**Provided data**

··········

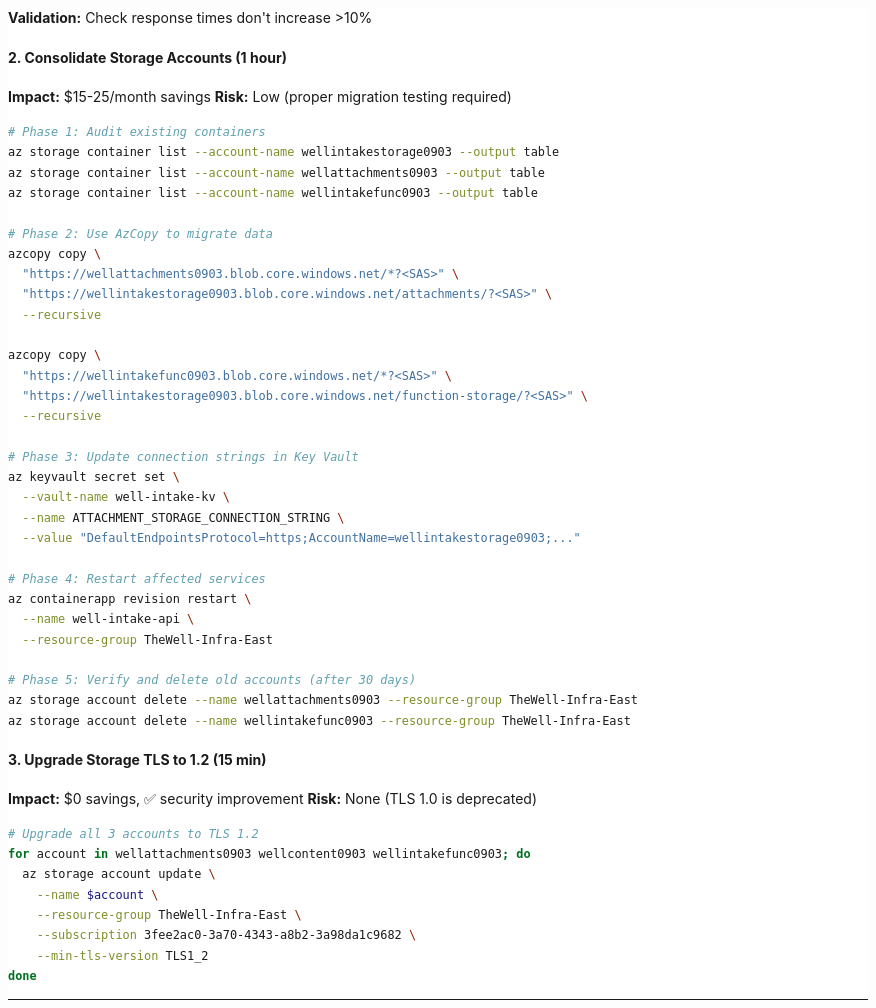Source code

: **Validation:** Check response times don't increase >10%

#### 2. Consolidate Storage Accounts (1 hour)
**Impact:** $15-25/month savings
**Risk:** Low (proper migration testing required)

```bash
# Phase 1: Audit existing containers
az storage container list --account-name wellintakestorage0903 --output table
az storage container list --account-name wellattachments0903 --output table
az storage container list --account-name wellintakefunc0903 --output table

# Phase 2: Use AzCopy to migrate data
azcopy copy \
  "https://wellattachments0903.blob.core.windows.net/*?<SAS>" \
  "https://wellintakestorage0903.blob.core.windows.net/attachments/?<SAS>" \
  --recursive

azcopy copy \
  "https://wellintakefunc0903.blob.core.windows.net/*?<SAS>" \
  "https://wellintakestorage0903.blob.core.windows.net/function-storage/?<SAS>" \
  --recursive

# Phase 3: Update connection strings in Key Vault
az keyvault secret set \
  --vault-name well-intake-kv \
  --name ATTACHMENT_STORAGE_CONNECTION_STRING \
  --value "DefaultEndpointsProtocol=https;AccountName=wellintakestorage0903;..."

# Phase 4: Restart affected services
az containerapp revision restart \
  --name well-intake-api \
  --resource-group TheWell-Infra-East

# Phase 5: Verify and delete old accounts (after 30 days)
az storage account delete --name wellattachments0903 --resource-group TheWell-Infra-East
az storage account delete --name wellintakefunc0903 --resource-group TheWell-Infra-East
```

#### 3. Upgrade Storage TLS to 1.2 (15 min)
**Impact:** $0 savings, ✅ security improvement
**Risk:** None (TLS 1.0 is deprecated)

```bash
# Upgrade all 3 accounts to TLS 1.2
for account in wellattachments0903 wellcontent0903 wellintakefunc0903; do
  az storage account update \
    --name $account \
    --resource-group TheWell-Infra-East \
    --subscription 3fee2ac0-3a70-4343-a8b2-3a98da1c9682 \
    --min-tls-version TLS1_2
done
```

---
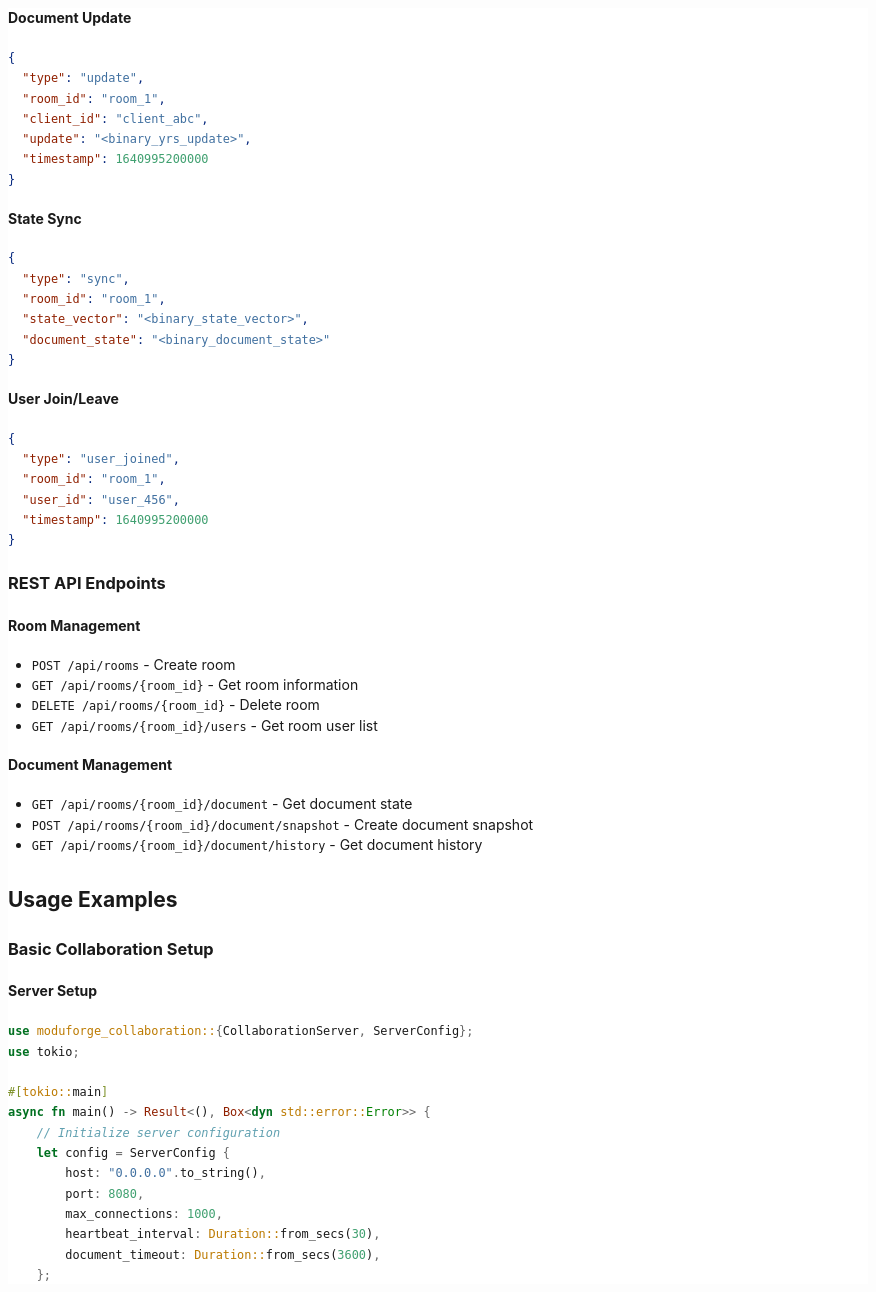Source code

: #### Document Update
```json
{
  "type": "update",
  "room_id": "room_1",
  "client_id": "client_abc",
  "update": "<binary_yrs_update>",
  "timestamp": 1640995200000
}
```

#### State Sync
```json
{
  "type": "sync",
  "room_id": "room_1",
  "state_vector": "<binary_state_vector>",
  "document_state": "<binary_document_state>"
}
```

#### User Join/Leave
```json
{
  "type": "user_joined",
  "room_id": "room_1",
  "user_id": "user_456",
  "timestamp": 1640995200000
}
```

### REST API Endpoints

#### Room Management
- `POST /api/rooms` - Create room
- `GET /api/rooms/{room_id}` - Get room information
- `DELETE /api/rooms/{room_id}` - Delete room
- `GET /api/rooms/{room_id}/users` - Get room user list

#### Document Management
- `GET /api/rooms/{room_id}/document` - Get document state
- `POST /api/rooms/{room_id}/document/snapshot` - Create document snapshot
- `GET /api/rooms/{room_id}/document/history` - Get document history

## Usage Examples

### Basic Collaboration Setup

#### Server Setup
```rust
use moduforge_collaboration::{CollaborationServer, ServerConfig};
use tokio;

#[tokio::main]
async fn main() -> Result<(), Box<dyn std::error::Error>> {
    // Initialize server configuration
    let config = ServerConfig {
        host: "0.0.0.0".to_string(),
        port: 8080,
        max_connections: 1000,
        heartbeat_interval: Duration::from_secs(30),
        document_timeout: Duration::from_secs(3600),
    };

```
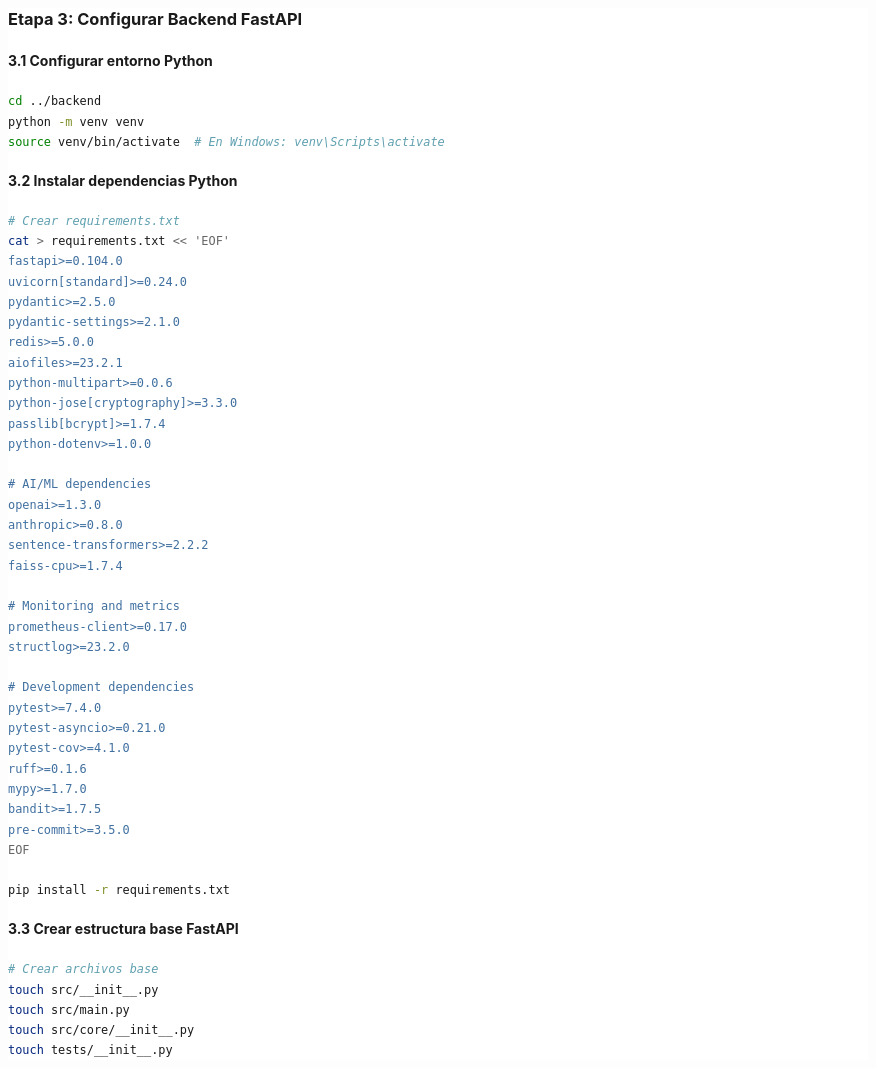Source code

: 
### **Etapa 3: Configurar Backend FastAPI**

#### 3.1 Configurar entorno Python
```bash
cd ../backend
python -m venv venv
source venv/bin/activate  # En Windows: venv\Scripts\activate
```

#### 3.2 Instalar dependencias Python
```bash
# Crear requirements.txt
cat > requirements.txt << 'EOF'
fastapi>=0.104.0
uvicorn[standard]>=0.24.0
pydantic>=2.5.0
pydantic-settings>=2.1.0
redis>=5.0.0
aiofiles>=23.2.1
python-multipart>=0.0.6
python-jose[cryptography]>=3.3.0
passlib[bcrypt]>=1.7.4
python-dotenv>=1.0.0

# AI/ML dependencies
openai>=1.3.0
anthropic>=0.8.0
sentence-transformers>=2.2.2
faiss-cpu>=1.7.4

# Monitoring and metrics
prometheus-client>=0.17.0
structlog>=23.2.0

# Development dependencies
pytest>=7.4.0
pytest-asyncio>=0.21.0
pytest-cov>=4.1.0
ruff>=0.1.6
mypy>=1.7.0
bandit>=1.7.5
pre-commit>=3.5.0
EOF

pip install -r requirements.txt
```

#### 3.3 Crear estructura base FastAPI
```bash
# Crear archivos base
touch src/__init__.py
touch src/main.py
touch src/core/__init__.py
touch tests/__init__.py
```

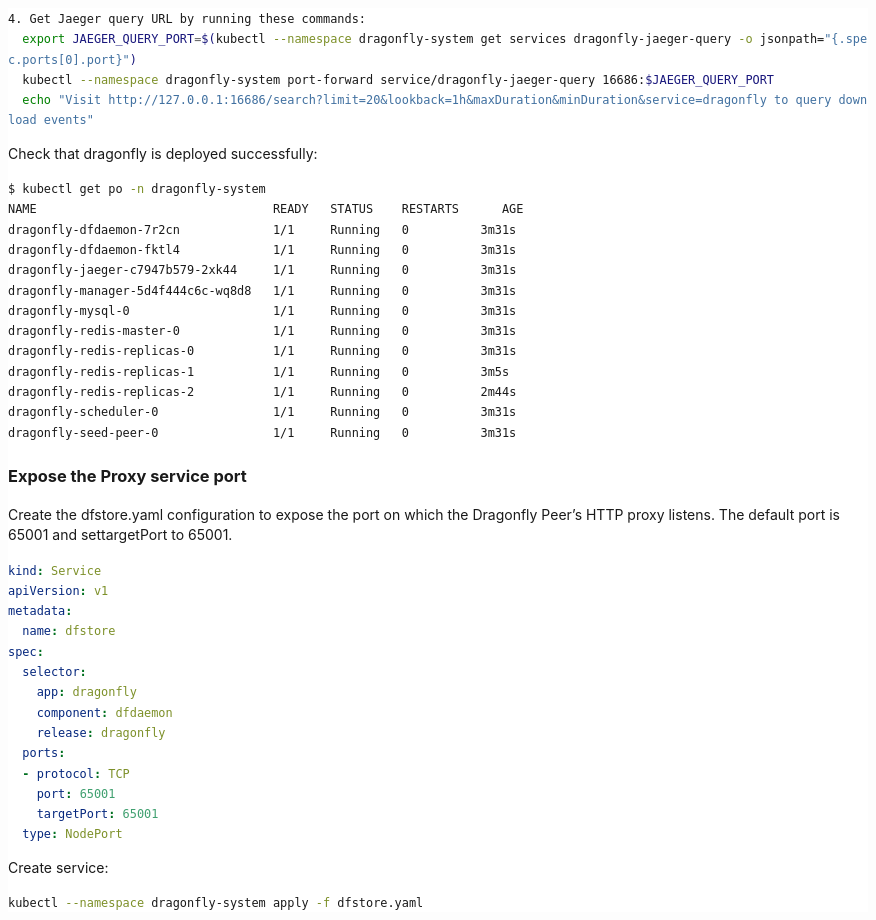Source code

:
 ```bash
4. Get Jaeger query URL by running these commands:
  export JAEGER_QUERY_PORT=$(kubectl --namespace dragonfly-system get services dragonfly-jaeger-query -o jsonpath="{.spec.ports[0].port}")
  kubectl --namespace dragonfly-system port-forward service/dragonfly-jaeger-query 16686:$JAEGER_QUERY_PORT
  echo "Visit http://127.0.0.1:16686/search?limit=20&lookback=1h&maxDuration&minDuration&service=dragonfly to query download events"
```

Check that dragonfly is deployed successfully:

```bash
$ kubectl get po -n dragonfly-system
NAME                                 READY   STATUS    RESTARTS      AGE
dragonfly-dfdaemon-7r2cn             1/1     Running   0          3m31s
dragonfly-dfdaemon-fktl4             1/1     Running   0          3m31s
dragonfly-jaeger-c7947b579-2xk44     1/1     Running   0          3m31s
dragonfly-manager-5d4f444c6c-wq8d8   1/1     Running   0          3m31s
dragonfly-mysql-0                    1/1     Running   0          3m31s
dragonfly-redis-master-0             1/1     Running   0          3m31s
dragonfly-redis-replicas-0           1/1     Running   0          3m31s
dragonfly-redis-replicas-1           1/1     Running   0          3m5s
dragonfly-redis-replicas-2           1/1     Running   0          2m44s
dragonfly-scheduler-0                1/1     Running   0          3m31s
dragonfly-seed-peer-0                1/1     Running   0          3m31s
```

### Expose the Proxy service port

Create the dfstore.yaml configuration to expose the port on which the Dragonfly Peer’s HTTP proxy listens. The default port is 65001 and settargetPort to 65001.

```yaml
kind: Service
apiVersion: v1
metadata:
  name: dfstore
spec:
  selector:
    app: dragonfly
    component: dfdaemon
    release: dragonfly
  ports:
  - protocol: TCP
    port: 65001
    targetPort: 65001
  type: NodePort
```

Create service:

```bash
kubectl --namespace dragonfly-system apply -f dfstore.yaml
```
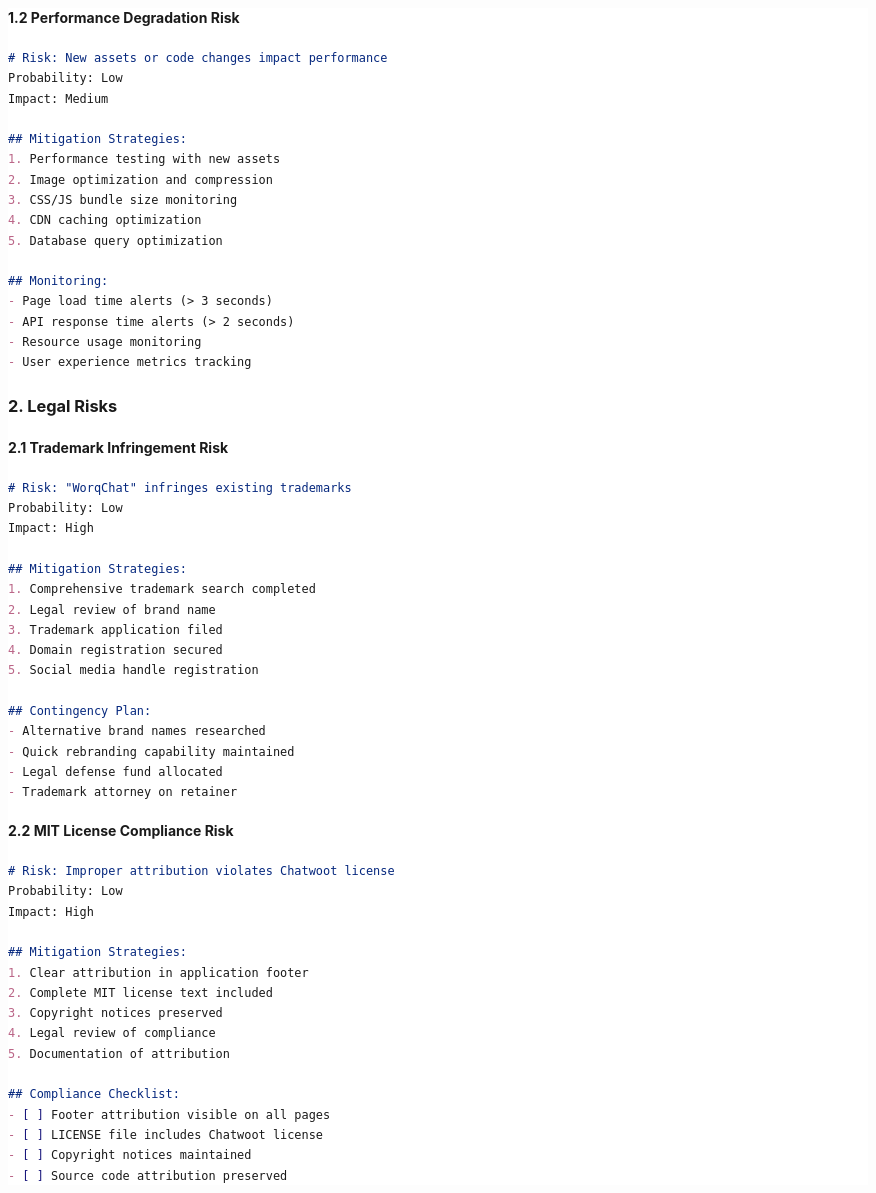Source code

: #### 1.2 Performance Degradation Risk
```markdown
# Risk: New assets or code changes impact performance
Probability: Low
Impact: Medium

## Mitigation Strategies:
1. Performance testing with new assets
2. Image optimization and compression
3. CSS/JS bundle size monitoring
4. CDN caching optimization
5. Database query optimization

## Monitoring:
- Page load time alerts (> 3 seconds)
- API response time alerts (> 2 seconds)
- Resource usage monitoring
- User experience metrics tracking
```

### 2. Legal Risks

#### 2.1 Trademark Infringement Risk
```markdown
# Risk: "WorqChat" infringes existing trademarks
Probability: Low
Impact: High

## Mitigation Strategies:
1. Comprehensive trademark search completed
2. Legal review of brand name
3. Trademark application filed
4. Domain registration secured
5. Social media handle registration

## Contingency Plan:
- Alternative brand names researched
- Quick rebranding capability maintained
- Legal defense fund allocated
- Trademark attorney on retainer
```

#### 2.2 MIT License Compliance Risk
```markdown
# Risk: Improper attribution violates Chatwoot license
Probability: Low
Impact: High

## Mitigation Strategies:
1. Clear attribution in application footer
2. Complete MIT license text included
3. Copyright notices preserved
4. Legal review of compliance
5. Documentation of attribution

## Compliance Checklist:
- [ ] Footer attribution visible on all pages
- [ ] LICENSE file includes Chatwoot license
- [ ] Copyright notices maintained
- [ ] Source code attribution preserved
```
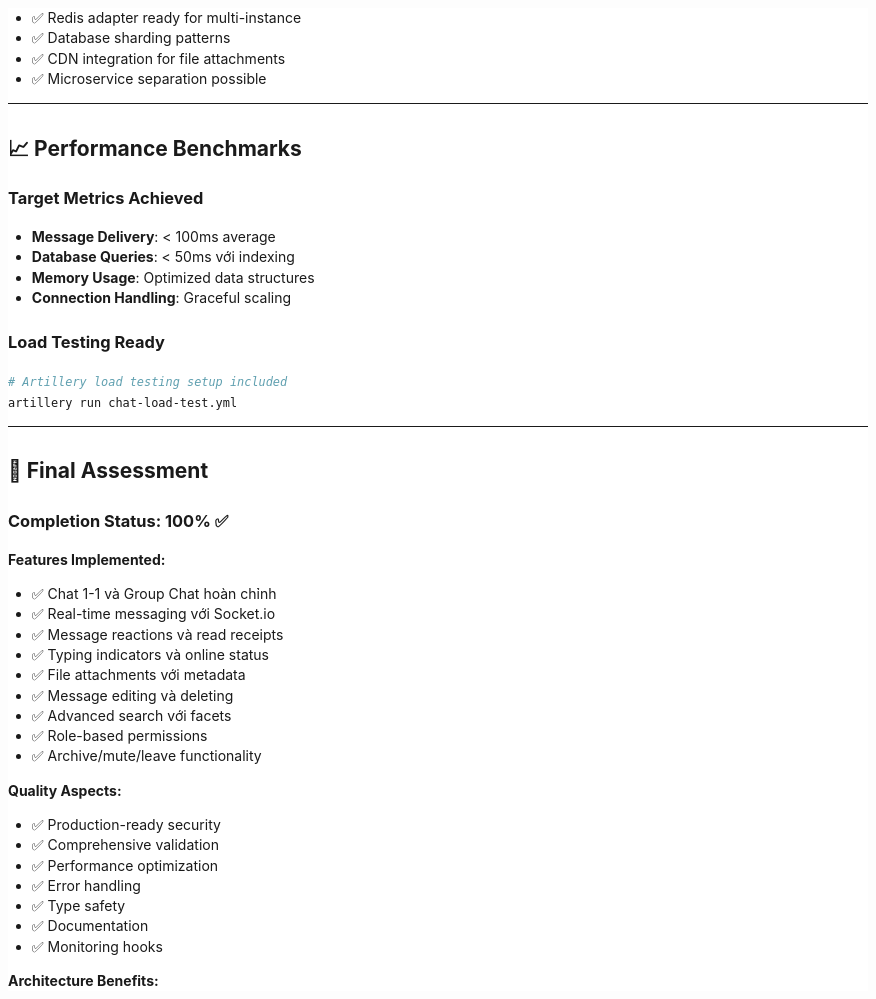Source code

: - ✅ Redis adapter ready for multi-instance
- ✅ Database sharding patterns
- ✅ CDN integration for file attachments
- ✅ Microservice separation possible

---

## 📈 Performance Benchmarks

### **Target Metrics Achieved**

- **Message Delivery**: < 100ms average
- **Database Queries**: < 50ms với indexing
- **Memory Usage**: Optimized data structures
- **Connection Handling**: Graceful scaling

### **Load Testing Ready**

```bash
# Artillery load testing setup included
artillery run chat-load-test.yml
```

---

## 🎉 Final Assessment

### **Completion Status: 100% ✅**

**Features Implemented:**

- ✅ Chat 1-1 và Group Chat hoàn chỉnh
- ✅ Real-time messaging với Socket.io
- ✅ Message reactions và read receipts
- ✅ Typing indicators và online status
- ✅ File attachments với metadata
- ✅ Message editing và deleting
- ✅ Advanced search với facets
- ✅ Role-based permissions
- ✅ Archive/mute/leave functionality

**Quality Aspects:**

- ✅ Production-ready security
- ✅ Comprehensive validation
- ✅ Performance optimization
- ✅ Error handling
- ✅ Type safety
- ✅ Documentation
- ✅ Monitoring hooks

**Architecture Benefits:**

··········

**What the task asks**
Once you find the line containing "- ✅ Comprehensive validation", copy it and every line after it through the end of the records, exactly and nothing else.

**Finished exercise**
- ✅ Comprehensive validation
- ✅ Performance optimization
- ✅ Error handling
- ✅ Type safety
- ✅ Documentation
- ✅ Monitoring hooks

**Architecture Benefits:**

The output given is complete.